As of Sunday evening local time, emergency services had rescued 24 survivors from the site of the crash, operator Precision Airlines said in a statement. The flight from Dar es Salaam to Bukoba crashed around 8:53 a.m. local time, it said.
A total of 43 people, including 39 passengers and four crew members, were onboard the flight when it crashed, the airline said, adding that one of the passengers was an infant.
“Precision Air extends its deepest sympathies to the families and friends of the passenger and crew involved in this tragic accident,” the airline said in its statement.
Hilary Mremi, a spokesman for the airline, told The Washington Post on Monday morning that rescue efforts were complete.
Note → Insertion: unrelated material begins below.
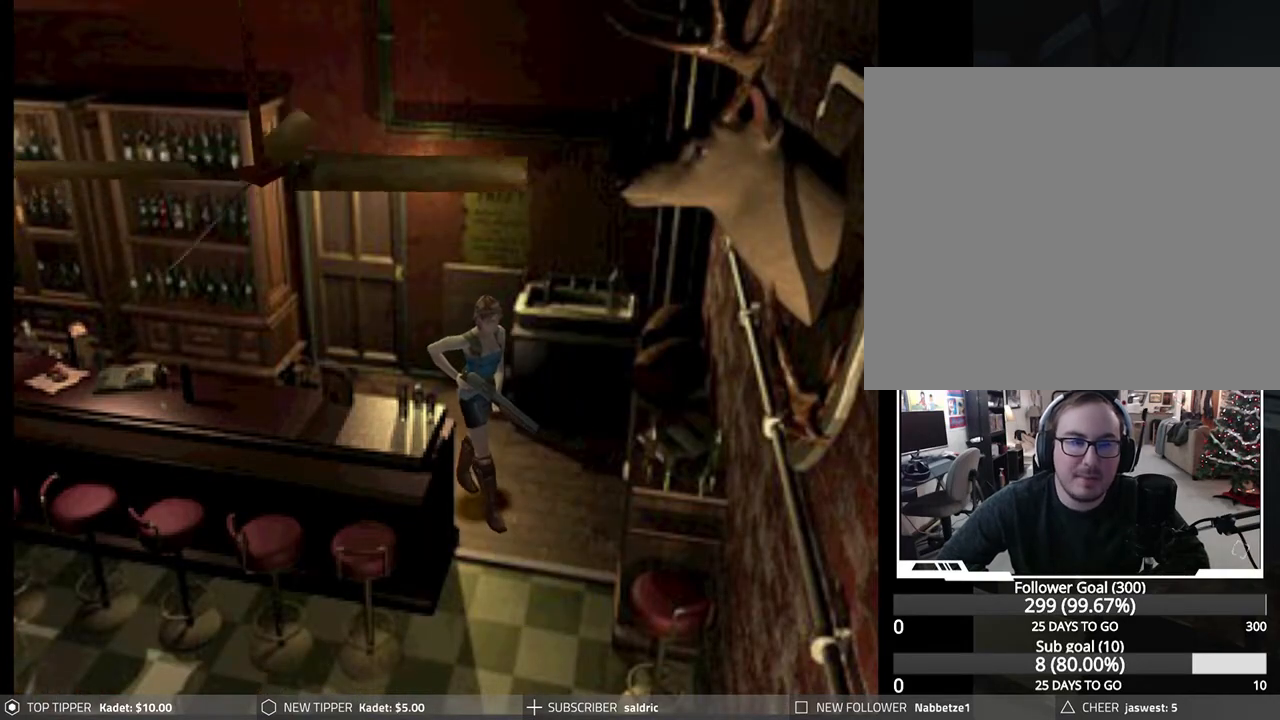
{"buttons": ["DPAD_DOWN"], "left_stick": "center", "events": []}
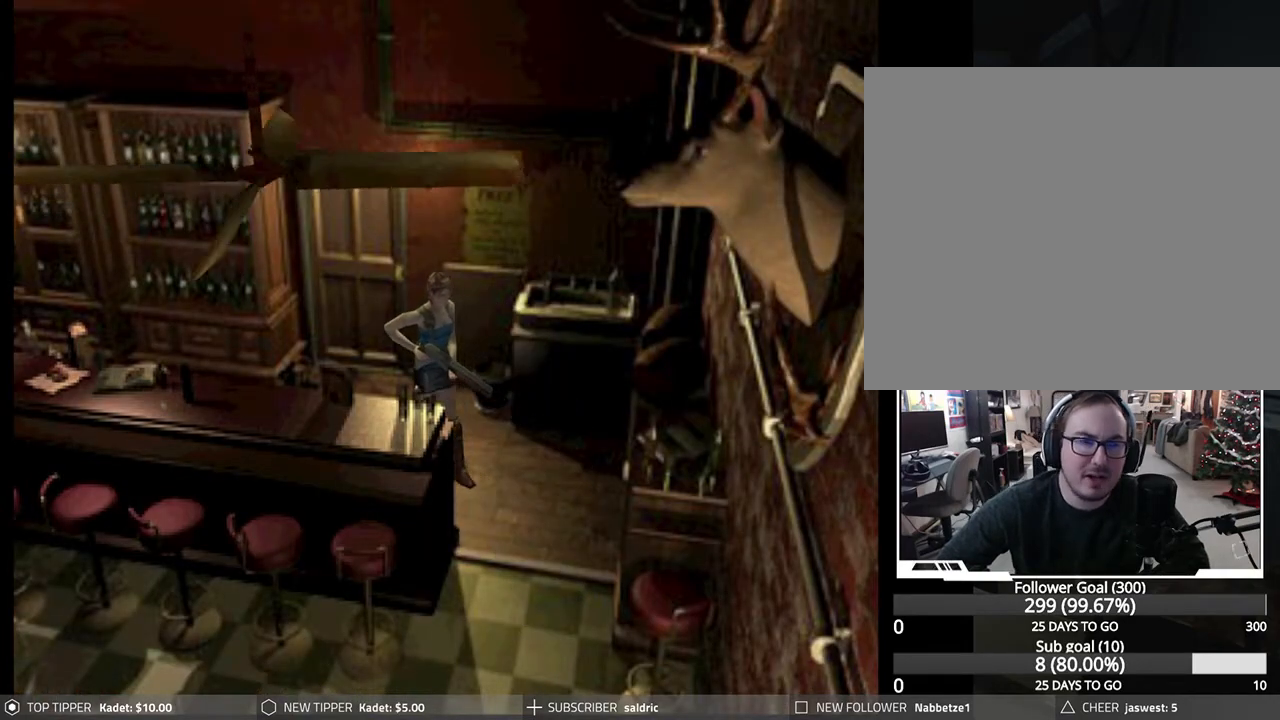
{"buttons": ["DPAD_DOWN"], "left_stick": "center", "events": [[200, "DPAD_RIGHT", "down"], [400, "DPAD_RIGHT", "up"]]}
But he said there were no further updates on an investigation into the cause of the accident.
The number of crash survivors was lowered from a figure provided in an earlier statement by the airline, which initially said there were 26 survivors.
In a tweet, Tanzanian President Samia Suluhu Hassan expressed her condolences to the families of the victims and thanked those who took part in the emergency rescue operation.
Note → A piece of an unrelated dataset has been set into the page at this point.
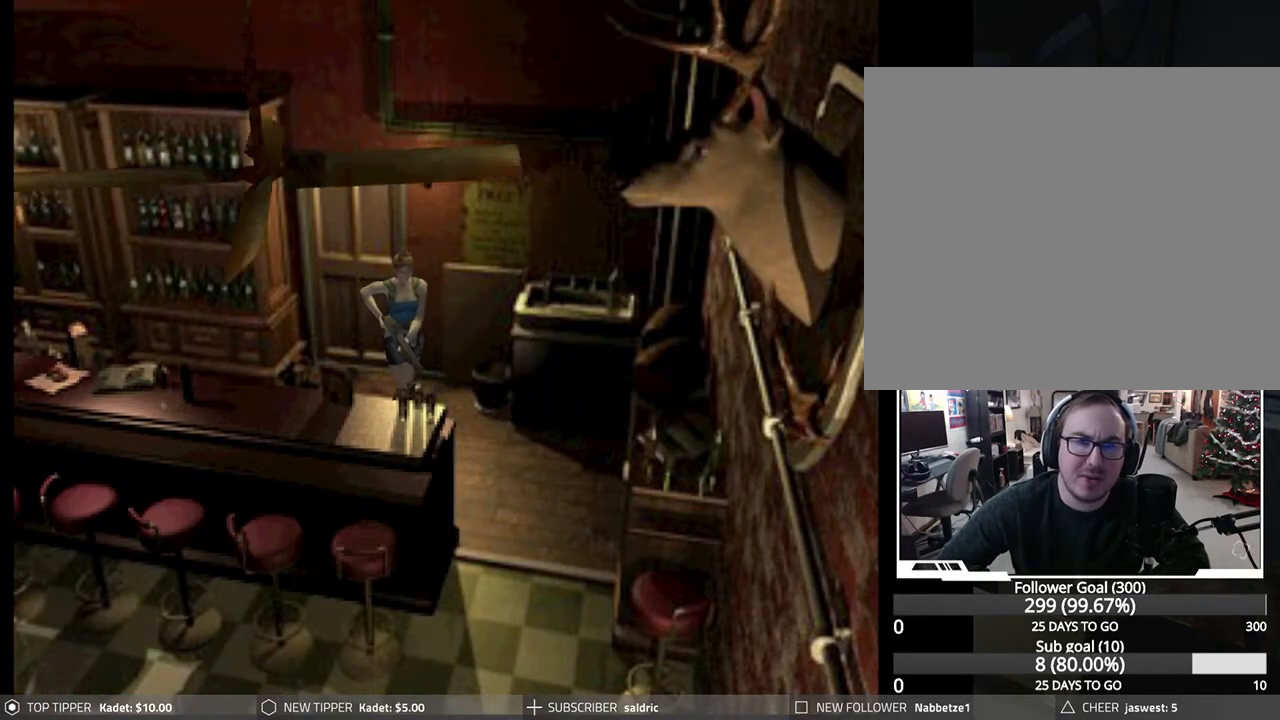
{"buttons": ["DPAD_DOWN"], "left_stick": "center", "events": []}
Tanzanian Minister of Construction and Transport Makame Mbarawa said information about the accident’s cause would be released when the investigation is complete, and he insisted that air travel in the country is safe, according to local media.
The airline identified the downed aircraft as an ATR42-500. In a statement posted to Facebook, the manufacturer of the model, French-Italian firm ATR Aircraft, said its officials were supporting the investigation into the crash in line with “established international protocols.” The aircraft manufacturer added, “Our first thoughts are with the families and individuals affected by this accident.”
Photographs from the scene of the crash show emergency workers using small boats to rescue stranded survivors and ropes to pull the passenger jet to Lake Victoria’s shore.
According to survivors and witnesses, the crash happened after the plane encountered poor weather and the pilot decided to redirect the aircraft.
“We were then informed that we would be landing shortly, but there was heavy turbulence. We later found ourselves in the lake,” survivor Richard Komba told BBC News. “Water then entered the plane, and those sitting near the front were covered by it. I was in the back seat, and most of us in the back of the plane struggled to get out.”